• BRIEF: Would you return the listing exactly as written, apart from its pictures?
[PROVIDED ENTRIES Boundary: Start]
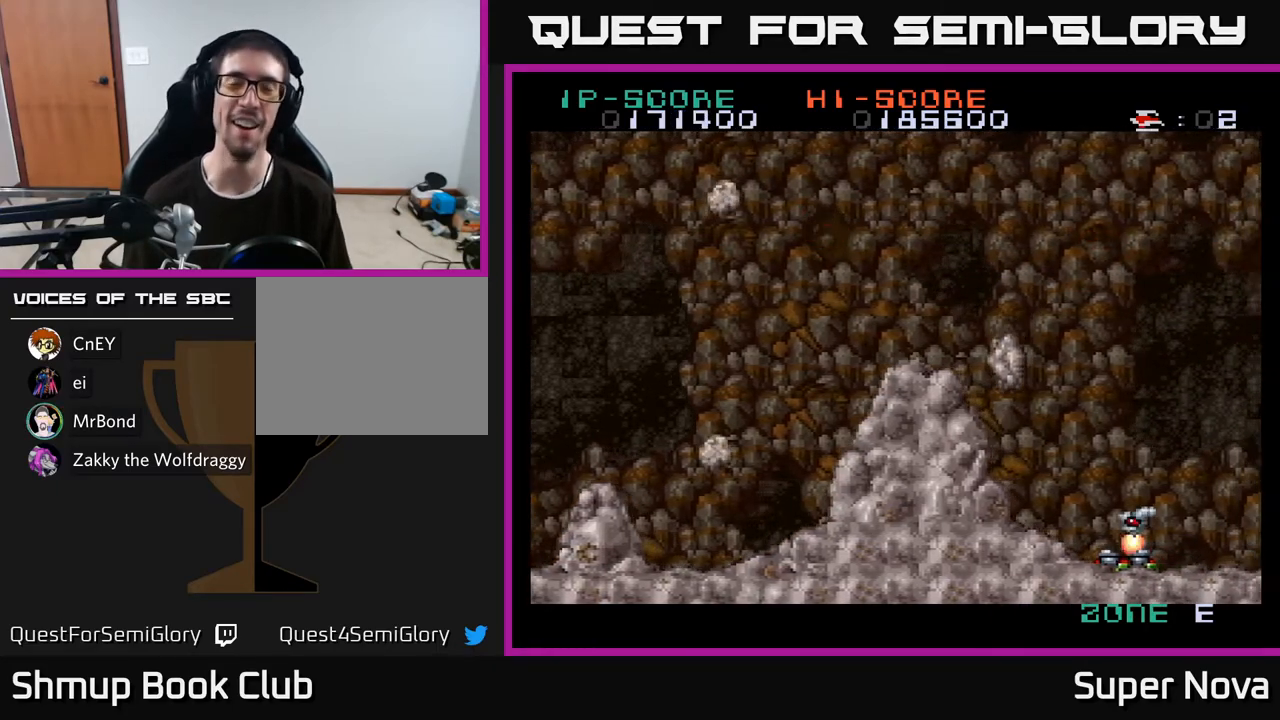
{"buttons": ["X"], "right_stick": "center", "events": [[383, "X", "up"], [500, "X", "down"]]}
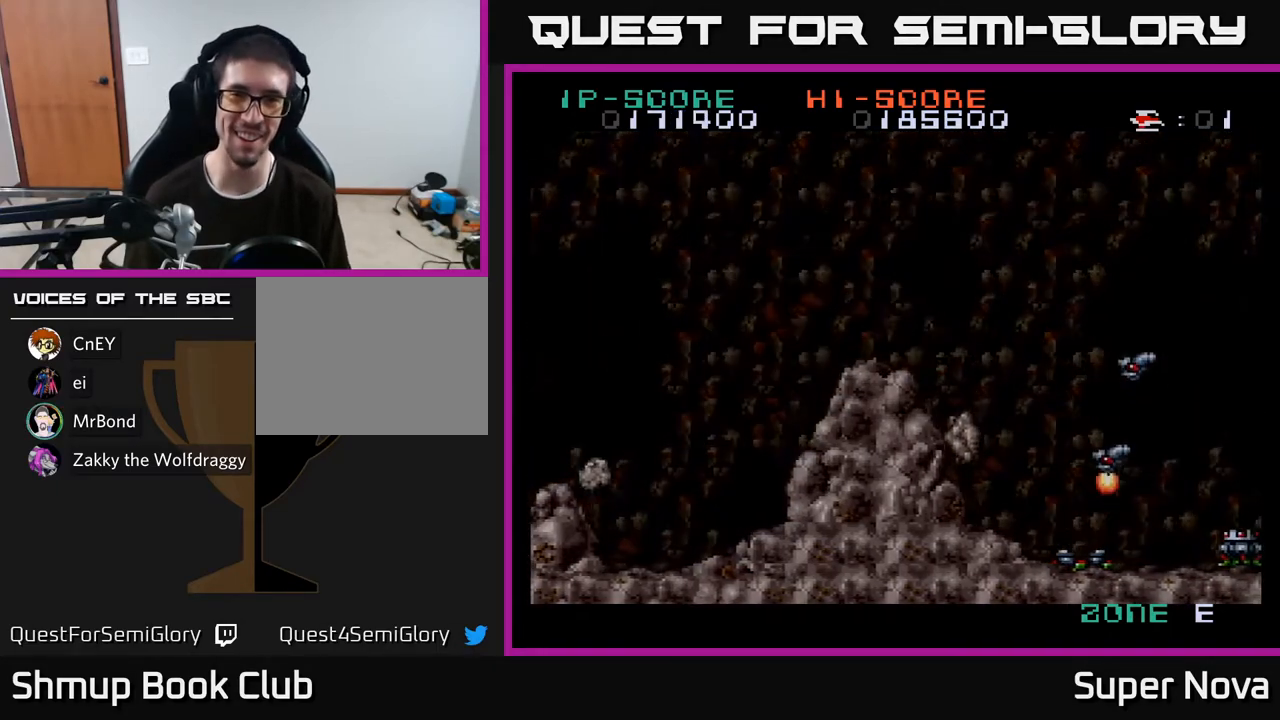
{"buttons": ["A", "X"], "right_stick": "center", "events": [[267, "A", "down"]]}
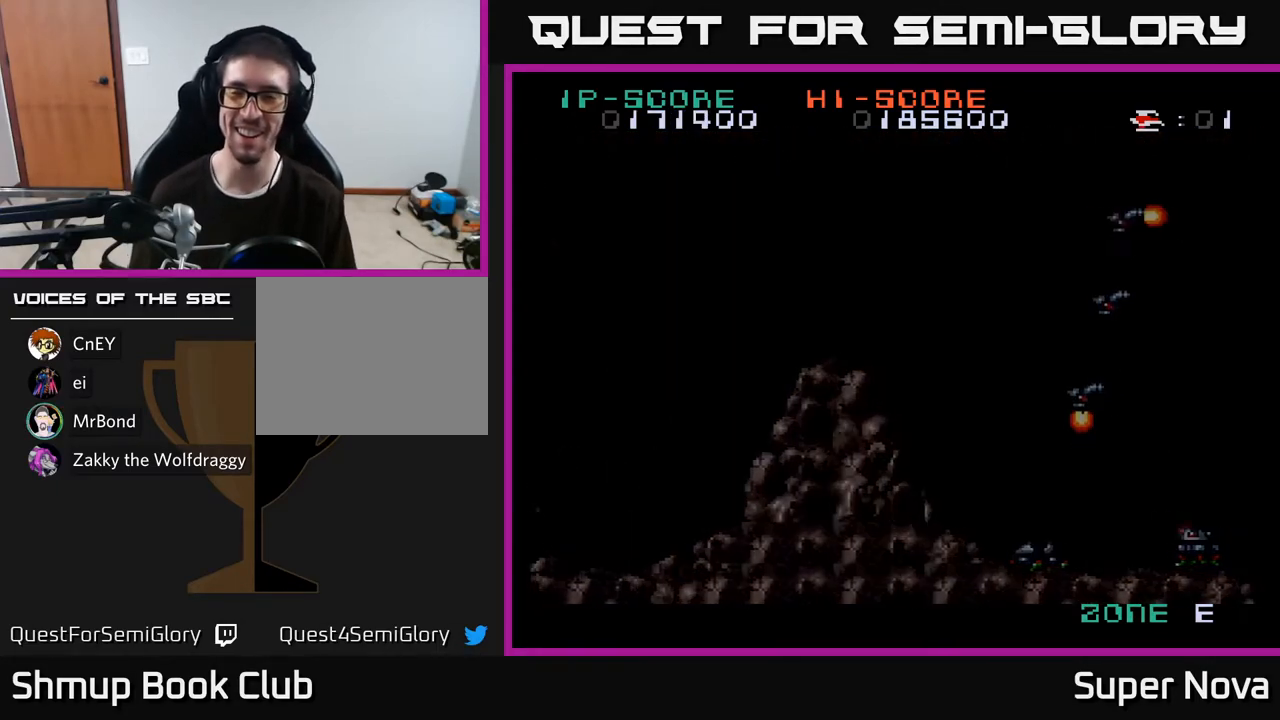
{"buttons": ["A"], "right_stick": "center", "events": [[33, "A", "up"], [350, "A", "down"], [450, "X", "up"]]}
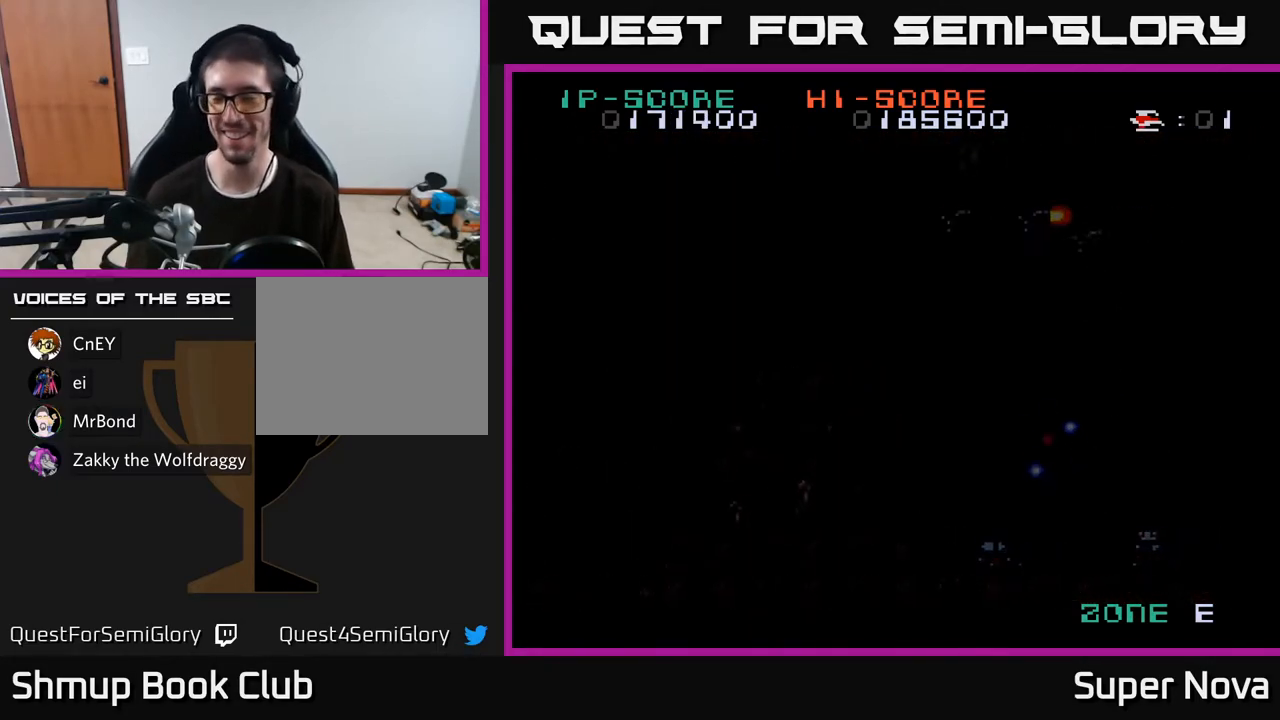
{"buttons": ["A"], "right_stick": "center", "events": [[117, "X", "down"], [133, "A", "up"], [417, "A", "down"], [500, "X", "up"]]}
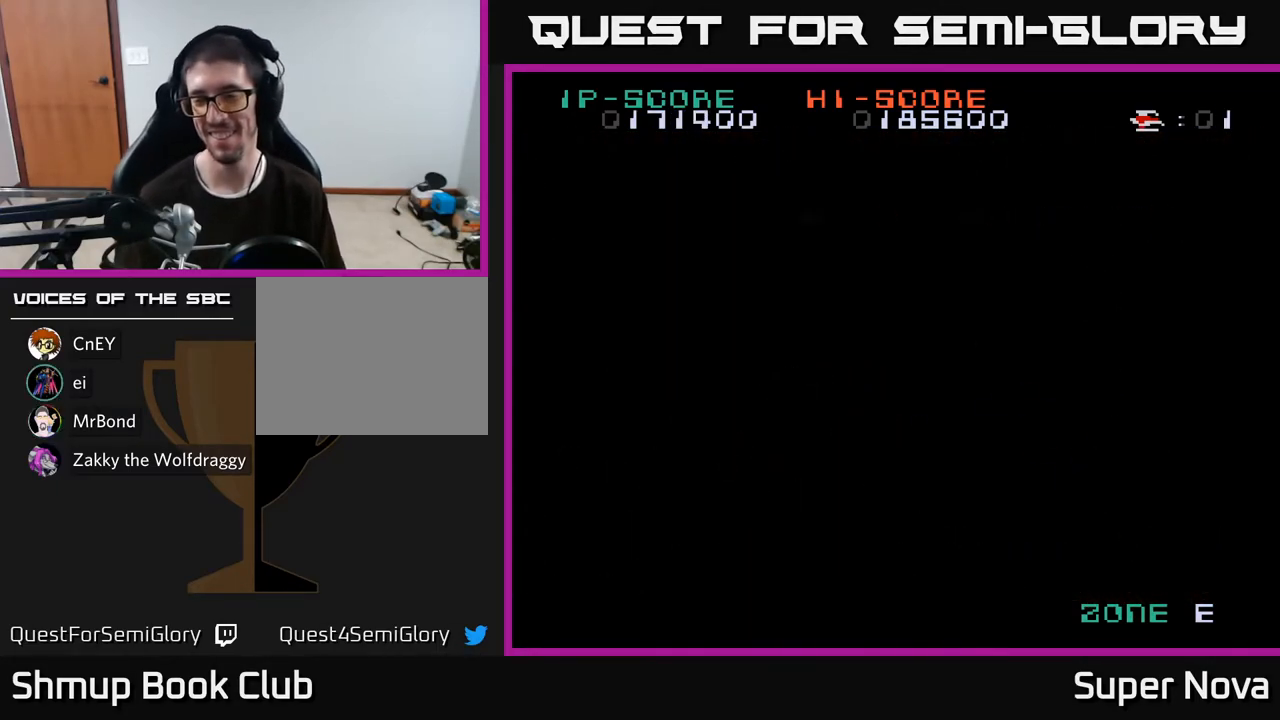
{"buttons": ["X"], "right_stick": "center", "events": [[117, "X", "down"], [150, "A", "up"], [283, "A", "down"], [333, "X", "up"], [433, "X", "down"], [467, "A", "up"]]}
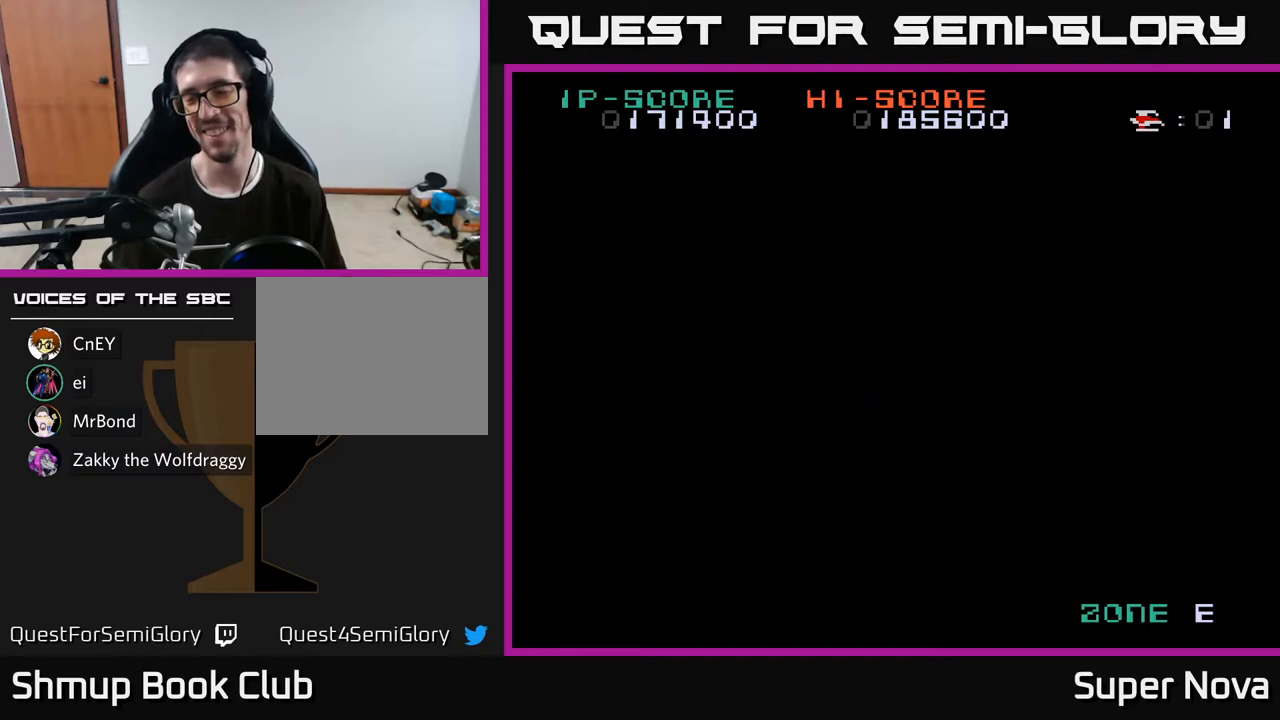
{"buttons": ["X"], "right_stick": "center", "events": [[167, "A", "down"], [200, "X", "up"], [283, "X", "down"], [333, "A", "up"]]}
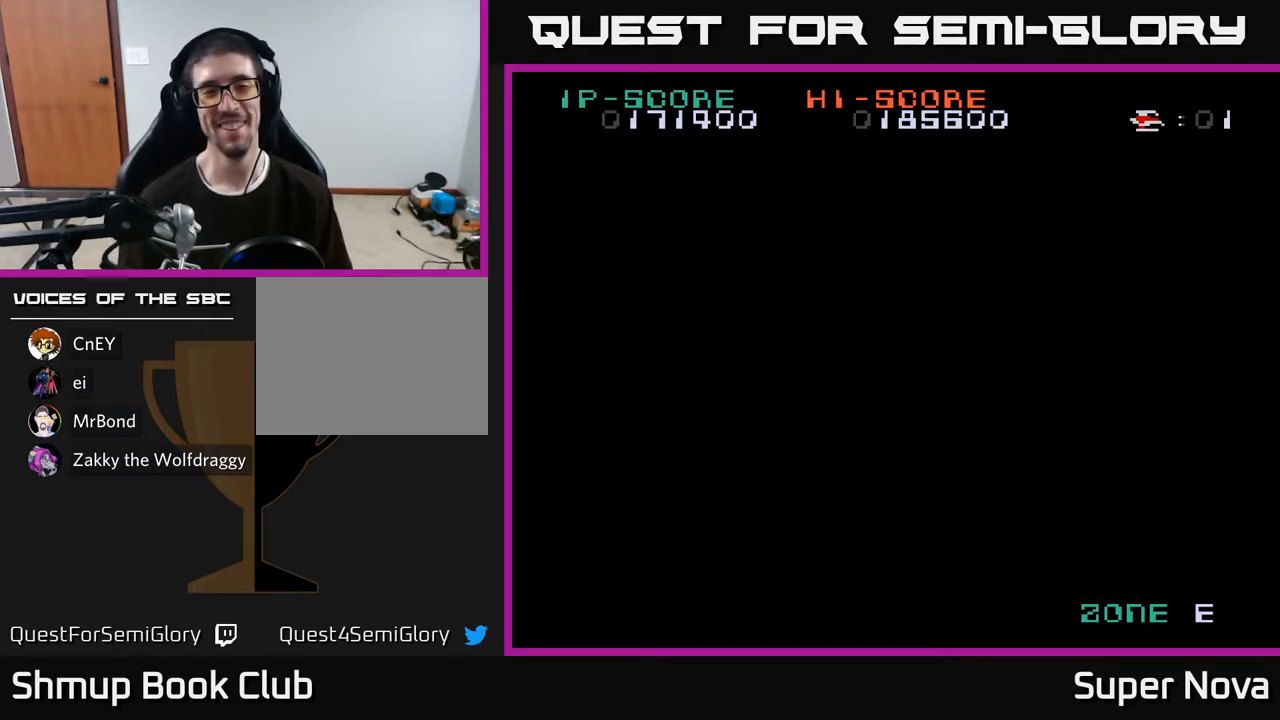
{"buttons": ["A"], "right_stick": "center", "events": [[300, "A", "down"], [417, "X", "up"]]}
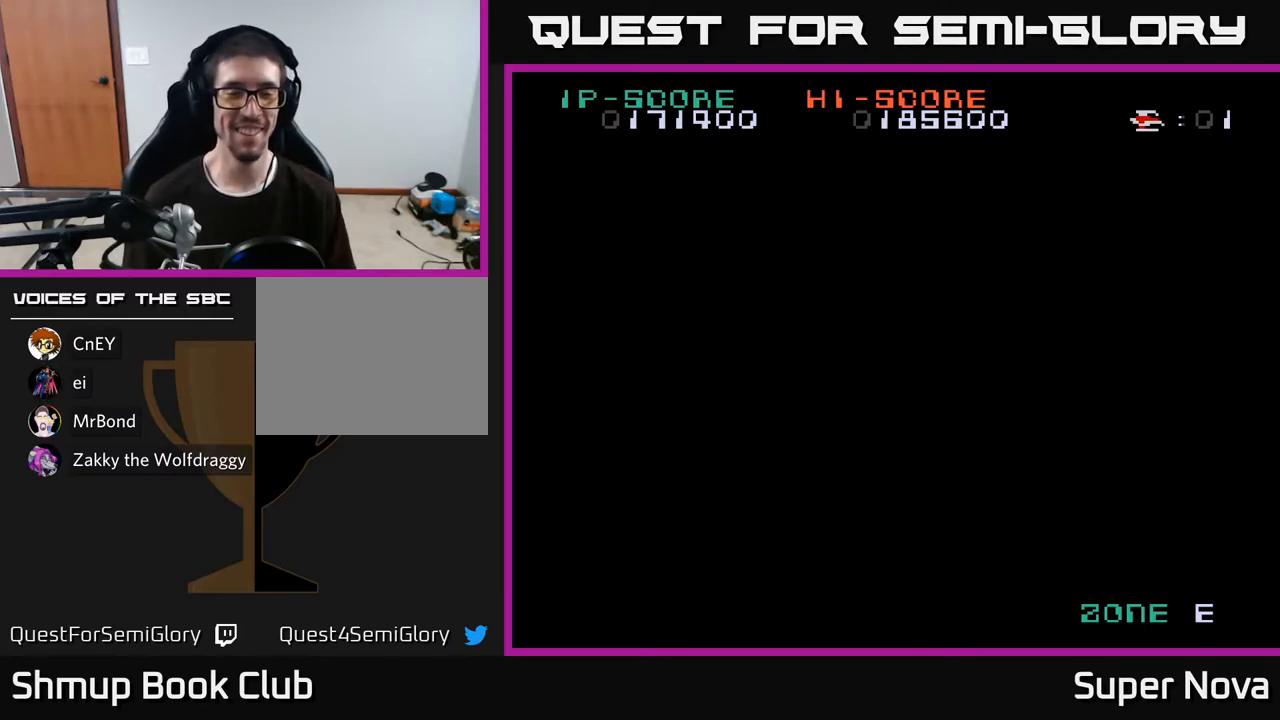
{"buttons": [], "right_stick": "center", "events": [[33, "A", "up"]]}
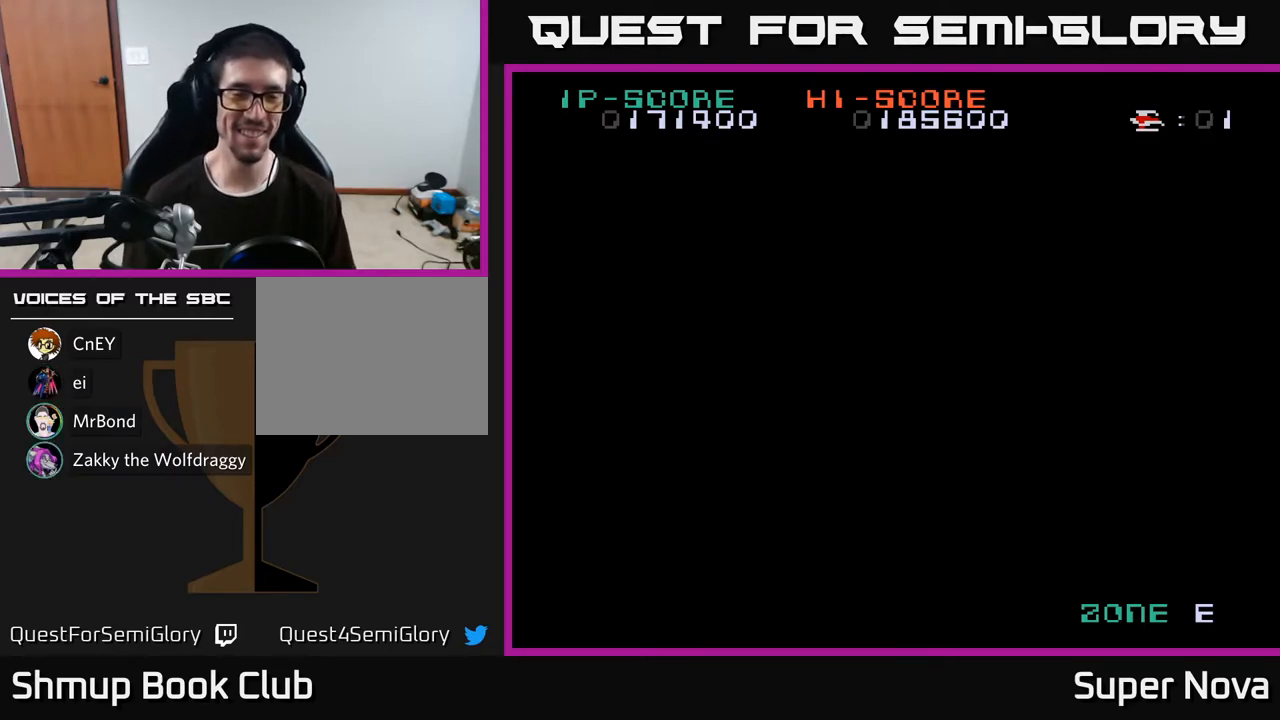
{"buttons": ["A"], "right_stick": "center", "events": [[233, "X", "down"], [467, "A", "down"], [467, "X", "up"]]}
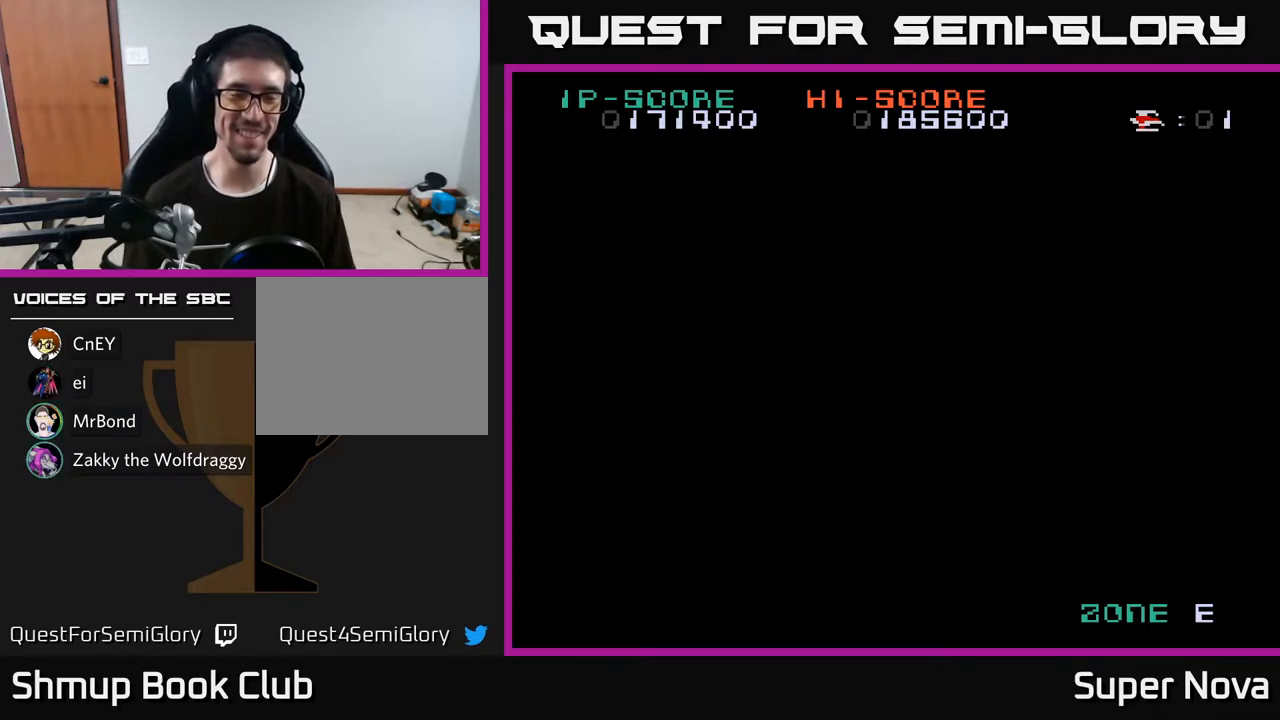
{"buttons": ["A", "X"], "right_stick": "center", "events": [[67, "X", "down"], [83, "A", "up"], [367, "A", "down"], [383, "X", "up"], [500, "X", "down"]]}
[PROVIDED ENTRIES Boundary: End]
• RESPONSE AREA:
{"buttons": ["X"], "right_stick": "center", "events": [[383, "X", "up"], [500, "X", "down"]]}
{"buttons": ["A", "X"], "right_stick": "center", "events": [[267, "A", "down"]]}
{"buttons": ["A"], "right_stick": "center", "events": [[33, "A", "up"], [350, "A", "down"], [450, "X", "up"]]}
{"buttons": ["A"], "right_stick": "center", "events": [[117, "X", "down"], [133, "A", "up"], [417, "A", "down"], [500, "X", "up"]]}
{"buttons": ["X"], "right_stick": "center", "events": [[117, "X", "down"], [150, "A", "up"], [283, "A", "down"], [333, "X", "up"], [433, "X", "down"], [467, "A", "up"]]}
{"buttons": ["X"], "right_stick": "center", "events": [[167, "A", "down"], [200, "X", "up"], [283, "X", "down"], [333, "A", "up"]]}
{"buttons": ["A"], "right_stick": "center", "events": [[300, "A", "down"], [417, "X", "up"]]}
{"buttons": [], "right_stick": "center", "events": [[33, "A", "up"]]}
{"buttons": ["A"], "right_stick": "center", "events": [[233, "X", "down"], [467, "A", "down"], [467, "X", "up"]]}
{"buttons": ["A", "X"], "right_stick": "center", "events": [[67, "X", "down"], [83, "A", "up"], [367, "A", "down"], [383, "X", "up"], [500, "X", "down"]]}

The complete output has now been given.